● Task:
Retype each line of the material below word for word; pictures stay out.

=== Provided entries ===

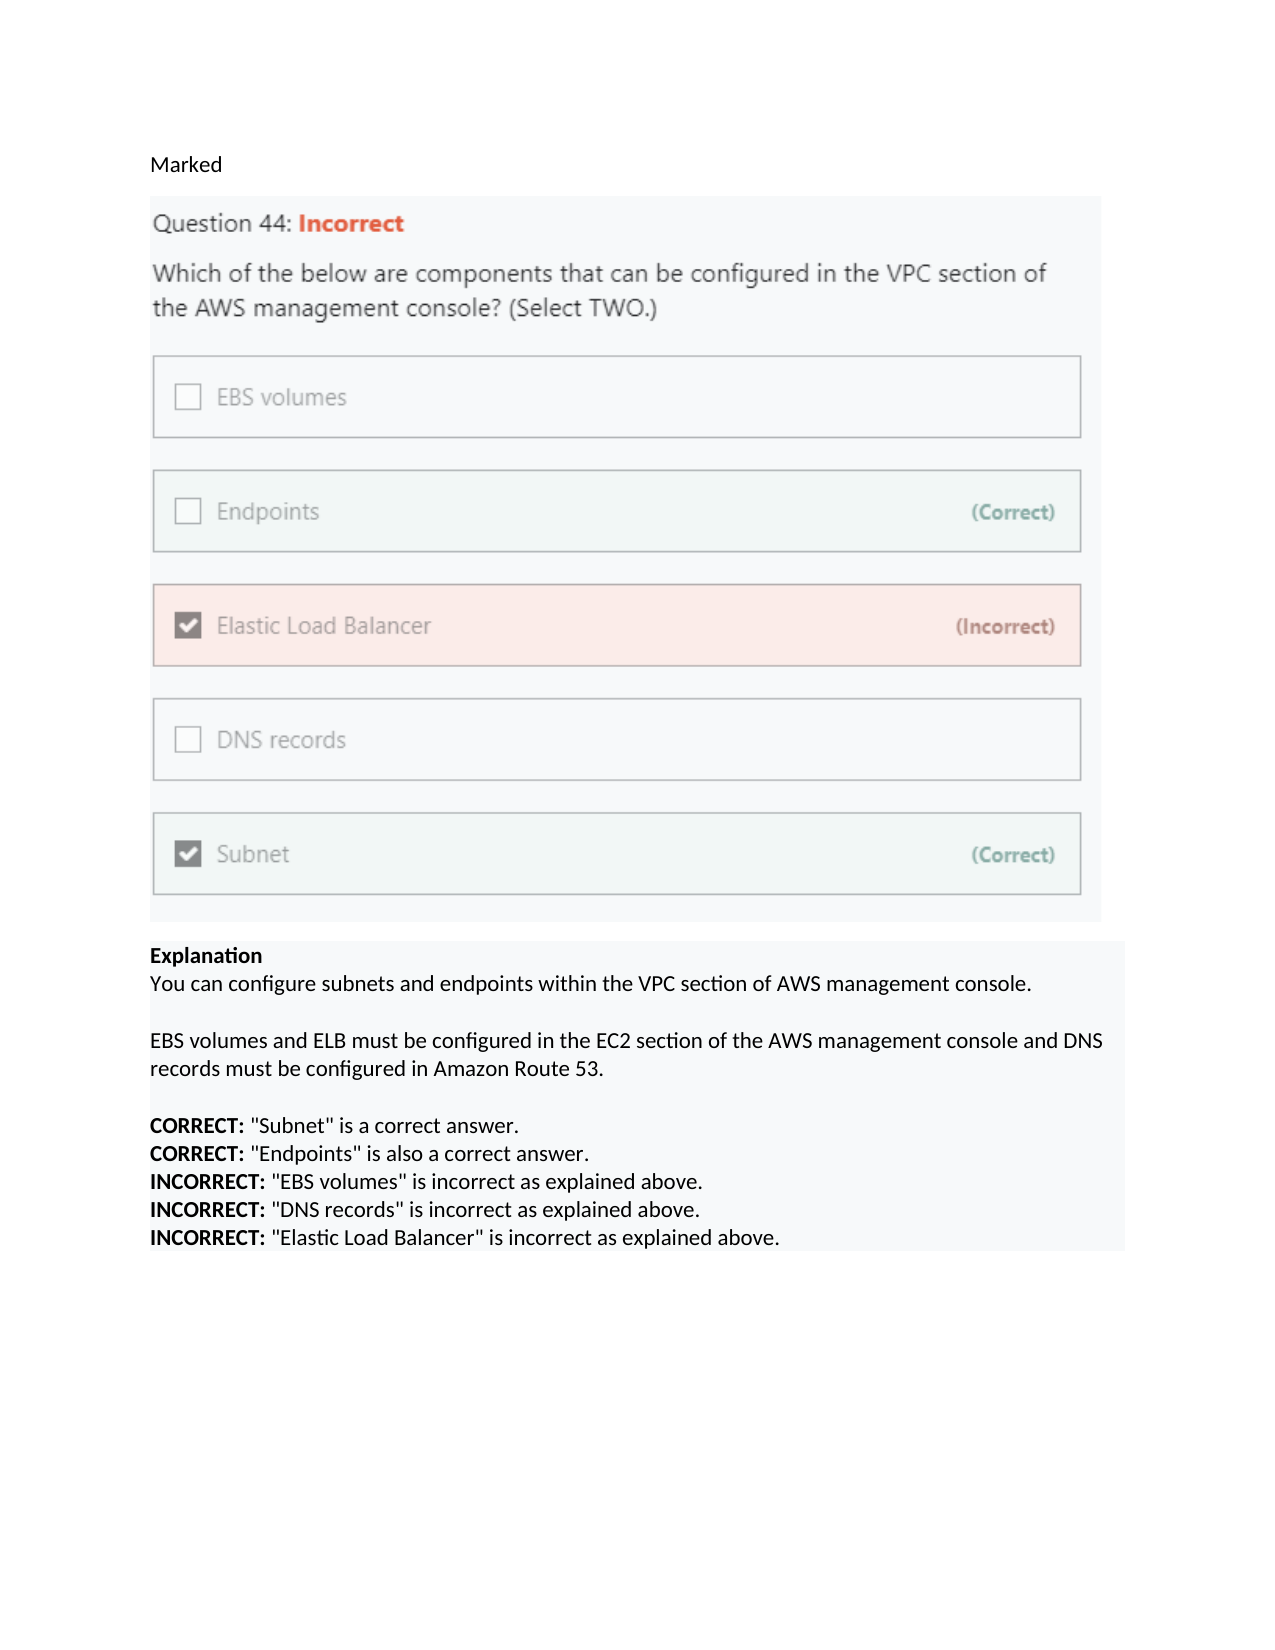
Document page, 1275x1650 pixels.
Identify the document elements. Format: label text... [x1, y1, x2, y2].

text INCORRECT: "DNS records" is incorrect as explained above. [150, 1195, 1125, 1223]
text You can configure subnets and endpoints within the VPC section of AWS management console. [150, 969, 1125, 997]
text INCORRECT: "EBS volumes" is incorrect as explained above. [150, 1167, 1125, 1195]
text CORRECT: "Endpoints" is also a correct answer. [150, 1139, 1125, 1167]
text INCORRECT: "Elastic Load Balancer" is incorrect as explained above. [150, 1223, 1125, 1251]
subtitle Explanation [150, 941, 1125, 969]
text EBS volumes and ELB must be configured in the EC2 section of the AWS management console and DNS records must be configured in Amazon Route 53. [150, 1026, 1125, 1082]
picture [150, 196, 1102, 922]
text Marked [150, 150, 1125, 178]
text CORRECT: "Subnet" is a correct answer. [150, 1111, 1125, 1139]
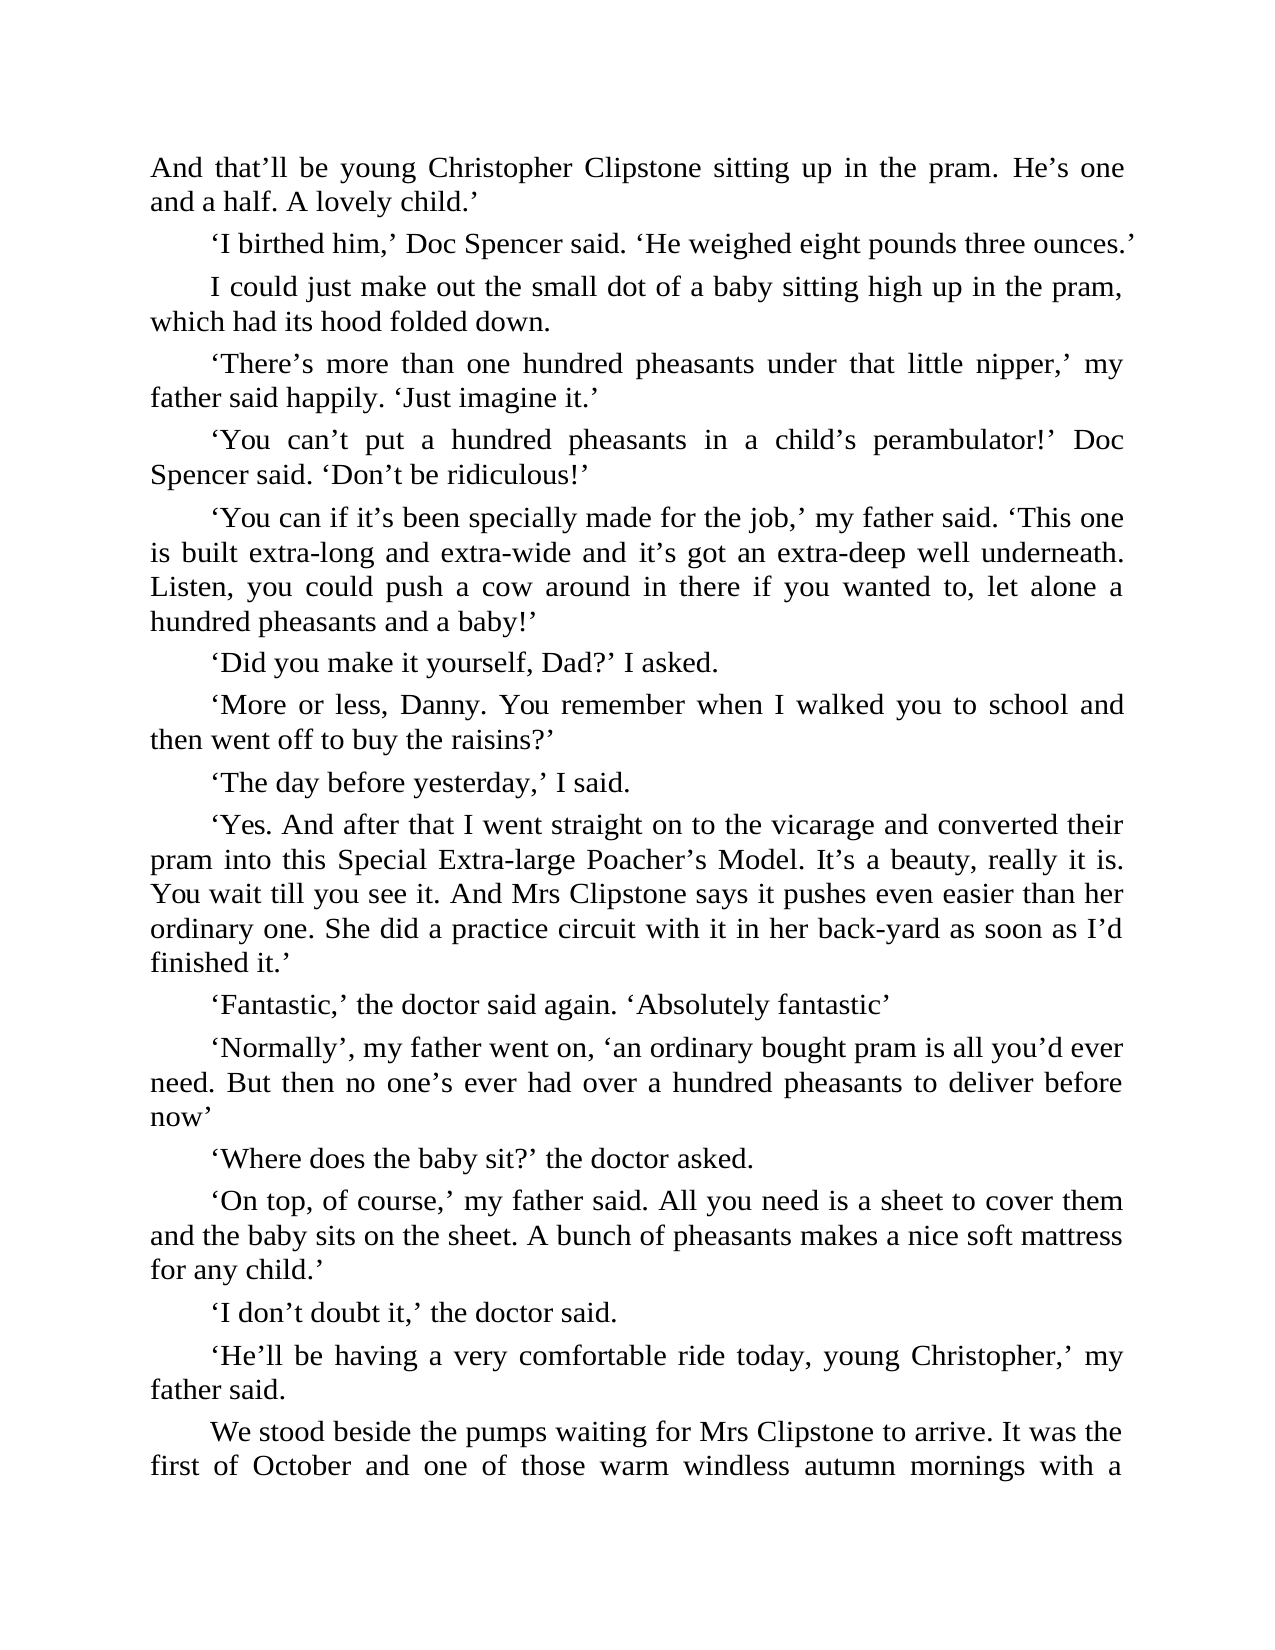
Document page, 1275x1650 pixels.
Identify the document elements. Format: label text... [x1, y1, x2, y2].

text ‘I don’t doubt it,’ the doctor said. [210, 1296, 1137, 1329]
text We stood beside the pumps waiting for Mrs Clipstone to arrive. It was the first of October and one of those warm windless autumn mornings with a [150, 1414, 1124, 1482]
text ‘Where does the baby sit?’ the doctor asked. [210, 1141, 1137, 1175]
text ‘I birthed him,’ Doc Spencer said. ‘He weighed eight pounds three ounces.’ [210, 226, 1137, 260]
text ‘Normally’, my father went on, ‘an ordinary bought pram is all you’d ever need. But then no one’s ever had over a hundred pheasants to deliver before now’ [150, 1031, 1124, 1133]
text I could just make out the small dot of a baby sitting high up in the pram, which had its hood folded down. [150, 269, 1124, 338]
text ‘The day before yesterday,’ I said. [210, 765, 1137, 799]
text ‘More or less, Danny. You remember when I walked you to school and then went off to buy the raisins?’ [150, 687, 1125, 756]
text ‘Did you make it yourself, Dad?’ I asked. [210, 645, 1137, 679]
text And that’ll be young Christopher Clipstone sitting up in the pram. He’s one and a half. A lovely child.’ [150, 150, 1124, 218]
text ‘Fantastic,’ the doctor said again. ‘Absolutely fantastic’ [210, 987, 1137, 1021]
text ‘You can’t put a hundred pheasants in a child’s perambulator!’ Doc Spencer said. ‘Don’t be ridiculous!’ [150, 422, 1124, 490]
text ‘You can if it’s been specially made for the job,’ my father said. ‘This one is built extra-long and extra-wide and it’s got an extra-deep well underneath. Listen, you could push a cow around in there if you wanted to, let alone a hundred pheasants and a baby!’ [150, 500, 1125, 637]
text ‘Yes. And after that I went straight on to the vicarage and converted their pram into this Special Extra-large Poacher’s Model. It’s a beauty, really it is. You wait till you see it. And Mrs Clipstone says it pushes even easier than her ordinary one. She did a practice circuit with it in her back-yard as soon as I’d finished it.’ [150, 807, 1125, 979]
text ‘There’s more than one hundred pheasants under that little nipper,’ my father said happily. ‘Just imagine it.’ [150, 346, 1124, 414]
text ‘On top, of course,’ my father said. All you need is a sheet to cover them and the baby sits on the sheet. A bunch of pheasants makes a nice soft mattress for any child.’ [150, 1183, 1125, 1286]
text ‘He’ll be having a very comfortable ride today, young Christopher,’ my father said. [150, 1338, 1124, 1406]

===

● Answer for this exercise:
Document page, 1275x1650 pixels.
Identify the document elements. Format: label text... [x1, y1, x2, y2].

text INCORRECT: "DNS records" is incorrect as explained above. [150, 1195, 1125, 1223]
text You can configure subnets and endpoints within the VPC section of AWS management console. [150, 969, 1125, 997]
text INCORRECT: "EBS volumes" is incorrect as explained above. [150, 1167, 1125, 1195]
text CORRECT: "Endpoints" is also a correct answer. [150, 1139, 1125, 1167]
text INCORRECT: "Elastic Load Balancer" is incorrect as explained above. [150, 1223, 1125, 1251]
subtitle Explanation [150, 941, 1125, 969]
text EBS volumes and ELB must be configured in the EC2 section of the AWS management console and DNS records must be configured in Amazon Route 53. [150, 1026, 1125, 1082]
picture [150, 196, 1102, 922]
text Marked [150, 150, 1125, 178]
text CORRECT: "Subnet" is a correct answer. [150, 1111, 1125, 1139]
Document page, 1275x1650 pixels.
Identify the document elements. Format: label text... [x1, y1, x2, y2].

text ‘I don’t doubt it,’ the doctor said. [210, 1296, 1137, 1329]
text We stood beside the pumps waiting for Mrs Clipstone to arrive. It was the first of October and one of those warm windless autumn mornings with a [150, 1414, 1124, 1482]
text ‘Where does the baby sit?’ the doctor asked. [210, 1141, 1137, 1175]
text ‘I birthed him,’ Doc Spencer said. ‘He weighed eight pounds three ounces.’ [210, 226, 1137, 260]
text ‘Normally’, my father went on, ‘an ordinary bought pram is all you’d ever need. But then no one’s ever had over a hundred pheasants to deliver before now’ [150, 1031, 1124, 1133]
text I could just make out the small dot of a baby sitting high up in the pram, which had its hood folded down. [150, 269, 1124, 338]
text ‘The day before yesterday,’ I said. [210, 765, 1137, 799]
text ‘More or less, Danny. You remember when I walked you to school and then went off to buy the raisins?’ [150, 687, 1125, 756]
text ‘Did you make it yourself, Dad?’ I asked. [210, 645, 1137, 679]
text And that’ll be young Christopher Clipstone sitting up in the pram. He’s one and a half. A lovely child.’ [150, 150, 1124, 218]
text ‘Fantastic,’ the doctor said again. ‘Absolutely fantastic’ [210, 987, 1137, 1021]
text ‘You can’t put a hundred pheasants in a child’s perambulator!’ Doc Spencer said. ‘Don’t be ridiculous!’ [150, 422, 1124, 490]
text ‘You can if it’s been specially made for the job,’ my father said. ‘This one is built extra-long and extra-wide and it’s got an extra-deep well underneath. Listen, you could push a cow around in there if you wanted to, let alone a hundred pheasants and a baby!’ [150, 500, 1125, 637]
text ‘Yes. And after that I went straight on to the vicarage and converted their pram into this Special Extra-large Poacher’s Model. It’s a beauty, really it is. You wait till you see it. And Mrs Clipstone says it pushes even easier than her ordinary one. She did a practice circuit with it in her back-yard as soon as I’d finished it.’ [150, 807, 1125, 979]
text ‘There’s more than one hundred pheasants under that little nipper,’ my father said happily. ‘Just imagine it.’ [150, 346, 1124, 414]
text ‘On top, of course,’ my father said. All you need is a sheet to cover them and the baby sits on the sheet. A bunch of pheasants makes a nice soft mattress for any child.’ [150, 1183, 1125, 1286]
text ‘He’ll be having a very comfortable ride today, young Christopher,’ my father said. [150, 1338, 1124, 1406]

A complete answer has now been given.